Continue the passage about Fort Myers-area hotels from its last sentence.

Given passage =
** begin **
Revenue per available room, an important financial gauge that combines occupancy and rate, fell nearly 12% in November in the Fort Myers area compared with the same month a year ago, according to the latest data from Smith Travel Research.

But, Hirschovits says, “the AIG effect is positive for us.” He's referring to the giant insurance company that was widely criticized for holding lavish conferences and parties at posh resorts while accepting taxpayer money as part of the financial bailout.

Now, companies are hypersensitive about sending the wrong message that they're spending too much money on fancy hotels. So Hirschovits is hoping these companies will book rooms and meetings at his new Holiday Inn off Alico

Road than the Ritz in Naples or the Hyatt in Bonita Springs.

But so is everybody else in the neighborhood. Hoteliers have been building more than 600 new mid-priced hotel rooms near the Holiday Inn because of the proximity to I-75, Southwest Florida International Airport, Florida Gulf Coast University, Germain Arena and perhaps a new stadium for the Boston Red Sox baseball team.
** end **
Data shown =
** begin **
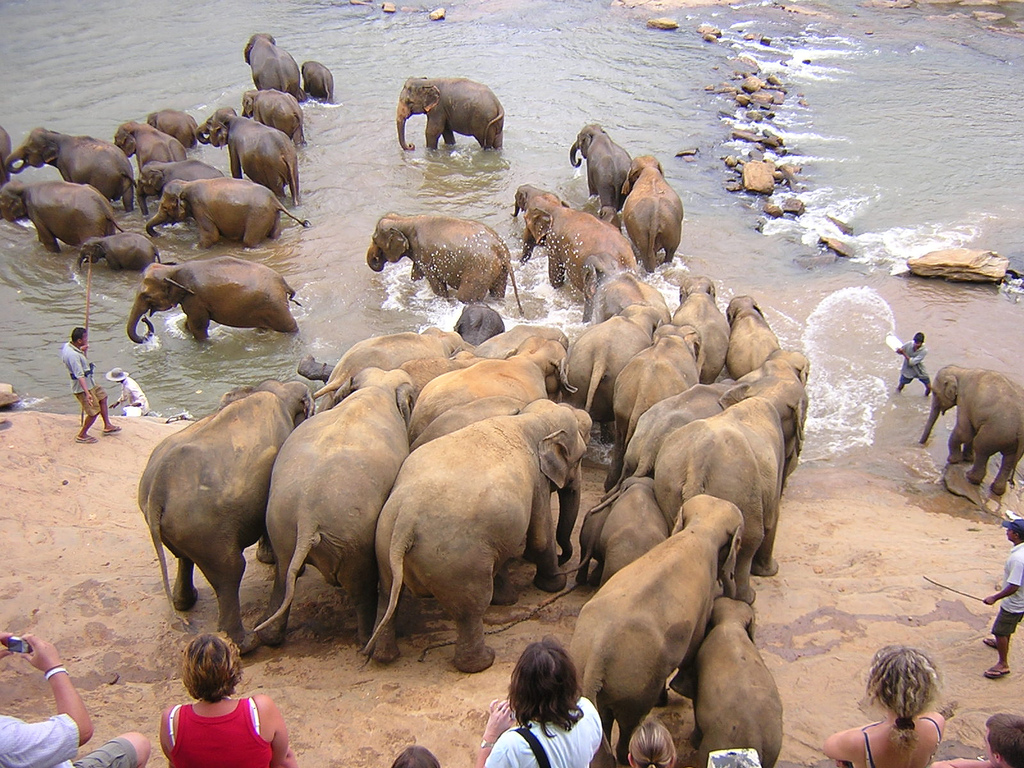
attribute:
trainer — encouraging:
[859, 331, 944, 437]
** end **
Exercise answer =
All these hotels were planned in 2004 and 2005, when the area in south Lee County was booming. In that time, developers built two new malls totaling nearly 56 football fields of shopping space, the new airport terminal opened and 7.6 million passengers passed through it last year and the university grew to 10,000 students in 2008.

But because of the corporate downturn, travel budgets have been slashed. That's going to be a challenge for Hirschovits, who expects at least half his rooms to be filled with corporate customers. “Are we going to have a bumpy '09 and tough '10? Yes,” says the Finland-born entrepreneur.

However, Hirschovits added some touches to his Holiday Inn that should make it an attractive alternative to higher-priced hotels in the region. For starters, the hotel has 7,000 square feet of meeting space, twice the usual amount for a typical Holiday Inn. And its 170 rooms exceed the usual 130 rooms for the chain. He declines to say how much he and undisclosed partners have spent to build the hotel.

The Holiday Inn also is a full-service hotel that includes a restaurant and pool overlooking a lake. Hirschovits hired Brian Holly, the former general manager of the upscale Sanibel Harbour Resort & Spa to run the place.

When guests enter the hotel, a hidden machine blows a fresh smell into the lobby and they can check in at kiosks instead of standing in line at a reception desk. Each room has a full-size desk for work, surge-protected outlets, wired and wireless Internet access and hand-held showers in the bathrooms.

One thing Hirschovits isn't planning on doing is lowering his rates. When the economy slows, he says hoteliers panic and automatically slash their rates. “They're leaving money on the table,” says the 1975 graduate of the Cornell University School of Hotel Administration.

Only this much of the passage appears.